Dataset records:
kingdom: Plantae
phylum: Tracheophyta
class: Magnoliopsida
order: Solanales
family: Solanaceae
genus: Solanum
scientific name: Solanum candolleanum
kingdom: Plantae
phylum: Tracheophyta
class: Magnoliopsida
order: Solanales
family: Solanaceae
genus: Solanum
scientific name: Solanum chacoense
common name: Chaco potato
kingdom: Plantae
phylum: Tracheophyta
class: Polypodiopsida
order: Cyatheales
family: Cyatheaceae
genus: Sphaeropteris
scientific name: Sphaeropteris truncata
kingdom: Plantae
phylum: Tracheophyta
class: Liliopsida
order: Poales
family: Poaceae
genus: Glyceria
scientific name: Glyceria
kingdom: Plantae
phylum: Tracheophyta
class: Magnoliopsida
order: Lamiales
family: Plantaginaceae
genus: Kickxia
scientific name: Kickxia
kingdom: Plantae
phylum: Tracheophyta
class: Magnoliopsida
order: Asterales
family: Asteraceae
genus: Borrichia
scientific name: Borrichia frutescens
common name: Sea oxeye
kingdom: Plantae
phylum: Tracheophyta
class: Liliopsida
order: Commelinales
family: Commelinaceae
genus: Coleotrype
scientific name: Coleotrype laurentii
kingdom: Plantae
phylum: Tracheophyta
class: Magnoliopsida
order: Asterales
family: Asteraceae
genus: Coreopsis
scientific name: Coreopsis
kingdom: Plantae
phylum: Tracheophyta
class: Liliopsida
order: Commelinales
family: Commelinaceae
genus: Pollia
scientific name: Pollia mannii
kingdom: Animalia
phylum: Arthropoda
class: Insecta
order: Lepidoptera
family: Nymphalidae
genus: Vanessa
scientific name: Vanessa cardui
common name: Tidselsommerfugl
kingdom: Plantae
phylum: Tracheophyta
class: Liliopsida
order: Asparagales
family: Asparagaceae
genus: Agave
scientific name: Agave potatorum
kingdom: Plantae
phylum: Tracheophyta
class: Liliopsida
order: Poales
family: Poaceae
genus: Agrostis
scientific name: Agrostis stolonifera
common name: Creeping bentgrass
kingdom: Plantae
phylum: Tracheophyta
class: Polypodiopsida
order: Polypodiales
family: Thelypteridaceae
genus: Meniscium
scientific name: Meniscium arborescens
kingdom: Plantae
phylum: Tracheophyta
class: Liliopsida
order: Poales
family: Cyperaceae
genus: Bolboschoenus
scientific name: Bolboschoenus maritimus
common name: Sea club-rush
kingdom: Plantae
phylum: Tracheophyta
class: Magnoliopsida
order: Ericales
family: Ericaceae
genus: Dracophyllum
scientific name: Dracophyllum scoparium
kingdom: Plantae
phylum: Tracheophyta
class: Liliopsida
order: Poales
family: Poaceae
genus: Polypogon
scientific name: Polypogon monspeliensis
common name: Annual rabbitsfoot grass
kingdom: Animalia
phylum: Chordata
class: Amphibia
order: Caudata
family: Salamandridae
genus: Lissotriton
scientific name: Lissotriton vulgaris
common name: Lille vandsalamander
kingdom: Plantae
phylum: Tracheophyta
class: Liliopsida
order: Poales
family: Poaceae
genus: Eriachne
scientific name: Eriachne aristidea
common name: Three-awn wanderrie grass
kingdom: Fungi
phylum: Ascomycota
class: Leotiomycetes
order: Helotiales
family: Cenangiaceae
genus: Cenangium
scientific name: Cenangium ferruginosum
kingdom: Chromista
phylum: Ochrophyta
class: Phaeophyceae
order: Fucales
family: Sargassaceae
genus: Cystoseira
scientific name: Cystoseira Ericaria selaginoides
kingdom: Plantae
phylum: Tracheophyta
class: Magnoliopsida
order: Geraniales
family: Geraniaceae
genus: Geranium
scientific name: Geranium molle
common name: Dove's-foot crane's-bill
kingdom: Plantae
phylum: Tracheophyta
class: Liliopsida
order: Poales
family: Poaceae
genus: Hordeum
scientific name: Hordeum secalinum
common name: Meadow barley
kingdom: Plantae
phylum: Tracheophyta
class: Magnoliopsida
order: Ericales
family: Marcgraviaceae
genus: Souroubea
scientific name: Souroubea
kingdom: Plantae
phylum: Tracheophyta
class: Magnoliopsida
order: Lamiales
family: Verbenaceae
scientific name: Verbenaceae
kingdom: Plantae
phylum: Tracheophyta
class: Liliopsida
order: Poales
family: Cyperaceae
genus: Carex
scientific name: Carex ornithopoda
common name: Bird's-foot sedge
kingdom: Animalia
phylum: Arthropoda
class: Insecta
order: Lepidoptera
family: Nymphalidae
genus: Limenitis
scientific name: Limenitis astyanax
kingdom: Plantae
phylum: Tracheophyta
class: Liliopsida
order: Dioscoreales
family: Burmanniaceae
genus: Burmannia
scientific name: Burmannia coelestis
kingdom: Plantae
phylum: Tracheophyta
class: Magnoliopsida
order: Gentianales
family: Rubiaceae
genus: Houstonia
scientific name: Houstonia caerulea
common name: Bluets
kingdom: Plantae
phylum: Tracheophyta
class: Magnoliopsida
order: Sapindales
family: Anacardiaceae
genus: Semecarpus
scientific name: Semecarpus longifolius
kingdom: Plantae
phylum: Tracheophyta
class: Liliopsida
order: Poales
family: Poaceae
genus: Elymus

### Task
Can you turn every line of the items above into a Markdown table with a "Row" column numbering each line and a "Line" column holding it, skipping any blank lines?

### Worked solution
| Row | Line |
|---|---|
| 1 | kingdom: Plantae |
| 2 | phylum: Tracheophyta |
| 3 | class: Magnoliopsida |
| 4 | order: Solanales |
| 5 | family: Solanaceae |
| 6 | genus: Solanum |
| 7 | scientific name: Solanum candolleanum |
| 8 | kingdom: Plantae |
| 9 | phylum: Tracheophyta |
| 10 | class: Magnoliopsida |
| 11 | order: Solanales |
| 12 | family: Solanaceae |
| 13 | genus: Solanum |
| 14 | scientific name: Solanum chacoense |
| 15 | common name: Chaco potato |
| 16 | kingdom: Plantae |
| 17 | phylum: Tracheophyta |
| 18 | class: Polypodiopsida |
| 19 | order: Cyatheales |
| 20 | family: Cyatheaceae |
| 21 | genus: Sphaeropteris |
| 22 | scientific name: Sphaeropteris truncata |
| 23 | kingdom: Plantae |
| 24 | phylum: Tracheophyta |
| 25 | class: Liliopsida |
| 26 | order: Poales |
| 27 | family: Poaceae |
| 28 | genus: Glyceria |
| 29 | scientific name: Glyceria |
| 30 | kingdom: Plantae |
| 31 | phylum: Tracheophyta |
| 32 | class: Magnoliopsida |
| 33 | order: Lamiales |
| 34 | family: Plantaginaceae |
| 35 | genus: Kickxia |
| 36 | scientific name: Kickxia |
| 37 | kingdom: Plantae |
| 38 | phylum: Tracheophyta |
| 39 | class: Magnoliopsida |
| 40 | order: Asterales |
| 41 | family: Asteraceae |
| 42 | genus: Borrichia |
| 43 | scientific name: Borrichia frutescens |
| 44 | common name: Sea oxeye |
| 45 | kingdom: Plantae |
| 46 | phylum: Tracheophyta |
| 47 | class: Liliopsida |
| 48 | order: Commelinales |
| 49 | family: Commelinaceae |
| 50 | genus: Coleotrype |
| 51 | scientific name: Coleotrype laurentii |
| 52 | kingdom: Plantae |
| 53 | phylum: Tracheophyta |
| 54 | class: Magnoliopsida |
| 55 | order: Asterales |
| 56 | family: Asteraceae |
| 57 | genus: Coreopsis |
| 58 | scientific name: Coreopsis |
| 59 | kingdom: Plantae |
| 60 | phylum: Tracheophyta |
| 61 | class: Liliopsida |
| 62 | order: Commelinales |
| 63 | family: Commelinaceae |
| 64 | genus: Pollia |
| 65 | scientific name: Pollia mannii |
| 66 | kingdom: Animalia |
| 67 | phylum: Arthropoda |
| 68 | class: Insecta |
| 69 | order: Lepidoptera |
| 70 | family: Nymphalidae |
| 71 | genus: Vanessa |
| 72 | scientific name: Vanessa cardui |
| 73 | common name: Tidselsommerfugl |
| 74 | kingdom: Plantae |
| 75 | phylum: Tracheophyta |
| 76 | class: Liliopsida |
| 77 | order: Asparagales |
| 78 | family: Asparagaceae |
| 79 | genus: Agave |
| 80 | scientific name: Agave potatorum |
| 81 | kingdom: Plantae |
| 82 | phylum: Tracheophyta |
| 83 | class: Liliopsida |
| 84 | order: Poales |
| 85 | family: Poaceae |
| 86 | genus: Agrostis |
| 87 | scientific name: Agrostis stolonifera |
| 88 | common name: Creeping bentgrass |
| 89 | kingdom: Plantae |
| 90 | phylum: Tracheophyta |
| 91 | class: Polypodiopsida |
| 92 | order: Polypodiales |
| 93 | family: Thelypteridaceae |
| 94 | genus: Meniscium |
| 95 | scientific name: Meniscium arborescens |
| 96 | kingdom: Plantae |
| 97 | phylum: Tracheophyta |
| 98 | class: Liliopsida |
| 99 | order: Poales |
| 100 | family: Cyperaceae |
| 101 | genus: Bolboschoenus |
| 102 | scientific name: Bolboschoenus maritimus |
| 103 | common name: Sea club-rush |
| 104 | kingdom: Plantae |
| 105 | phylum: Tracheophyta |
| 106 | class: Magnoliopsida |
| 107 | order: Ericales |
| 108 | family: Ericaceae |
| 109 | genus: Dracophyllum |
| 110 | scientific name: Dracophyllum scoparium |
| 111 | kingdom: Plantae |
| 112 | phylum: Tracheophyta |
| 113 | class: Liliopsida |
| 114 | order: Poales |
| 115 | family: Poaceae |
| 116 | genus: Polypogon |
| 117 | scientific name: Polypogon monspeliensis |
| 118 | common name: Annual rabbitsfoot grass |
| 119 | kingdom: Animalia |
| 120 | phylum: Chordata |
| 121 | class: Amphibia |
| 122 | order: Caudata |
| 123 | family: Salamandridae |
| 124 | genus: Lissotriton |
| 125 | scientific name: Lissotriton vulgaris |
| 126 | common name: Lille vandsalamander |
| 127 | kingdom: Plantae |
| 128 | phylum: Tracheophyta |
| 129 | class: Liliopsida |
| 130 | order: Poales |
| 131 | family: Poaceae |
| 132 | genus: Eriachne |
| 133 | scientific name: Eriachne aristidea |
| 134 | common name: Three-awn wanderrie grass |
| 135 | kingdom: Fungi |
| 136 | phylum: Ascomycota |
| 137 | class: Leotiomycetes |
| 138 | order: Helotiales |
| 139 | family: Cenangiaceae |
| 140 | genus: Cenangium |
| 141 | scientific name: Cenangium ferruginosum |
| 142 | kingdom: Chromista |
| 143 | phylum: Ochrophyta |
| 144 | class: Phaeophyceae |
| 145 | order: Fucales |
| 146 | family: Sargassaceae |
| 147 | genus: Cystoseira |
| 148 | scientific name: Cystoseira Ericaria selaginoides |
| 149 | kingdom: Plantae |
| 150 | phylum: Tracheophyta |
| 151 | class: Magnoliopsida |
| 152 | order: Geraniales |
| 153 | family: Geraniaceae |
| 154 | genus: Geranium |
| 155 | scientific name: Geranium molle |
| 156 | common name: Dove's-foot crane's-bill |
| 157 | kingdom: Plantae |
| 158 | phylum: Tracheophyta |
| 159 | class: Liliopsida |
| 160 | order: Poales |
| 161 | family: Poaceae |
| 162 | genus: Hordeum |
| 163 | scientific name: Hordeum secalinum |
| 164 | common name: Meadow barley |
| 165 | kingdom: Plantae |
| 166 | phylum: Tracheophyta |
| 167 | class: Magnoliopsida |
| 168 | order: Ericales |
| 169 | family: Marcgraviaceae |
| 170 | genus: Souroubea |
| 171 | scientific name: Souroubea |
| 172 | kingdom: Plantae |
| 173 | phylum: Tracheophyta |
| 174 | class: Magnoliopsida |
| 175 | order: Lamiales |
| 176 | family: Verbenaceae |
| 177 | scientific name: Verbenaceae |
| 178 | kingdom: Plantae |
| 179 | phylum: Tracheophyta |
| 180 | class: Liliopsida |
| 181 | order: Poales |
| 182 | family: Cyperaceae |
| 183 | genus: Carex |
| 184 | scientific name: Carex ornithopoda |
| 185 | common name: Bird's-foot sedge |
| 186 | kingdom: Animalia |
| 187 | phylum: Arthropoda |
| 188 | class: Insecta |
| 189 | order: Lepidoptera |
| 190 | family: Nymphalidae |
| 191 | genus: Limenitis |
| 192 | scientific name: Limenitis astyanax |
| 193 | kingdom: Plantae |
| 194 | phylum: Tracheophyta |
| 195 | class: Liliopsida |
| 196 | order: Dioscoreales |
| 197 | family: Burmanniaceae |
| 198 | genus: Burmannia |
| 199 | scientific name: Burmannia coelestis |
| 200 | kingdom: Plantae |
| 201 | phylum: Tracheophyta |
| 202 | class: Magnoliopsida |
| 203 | order: Gentianales |
| 204 | family: Rubiaceae |
| 205 | genus: Houstonia |
| 206 | scientific name: Houstonia caerulea |
| 207 | common name: Bluets |
| 208 | kingdom: Plantae |
| 209 | phylum: Tracheophyta |
| 210 | class: Magnoliopsida |
| 211 | order: Sapindales |
| 212 | family: Anacardiaceae |
| 213 | genus: Semecarpus |
| 214 | scientific name: Semecarpus longifolius |
| 215 | kingdom: Plantae |
| 216 | phylum: Tracheophyta |
| 217 | class: Liliopsida |
| 218 | order: Poales |
| 219 | family: Poaceae |
| 220 | genus: Elymus |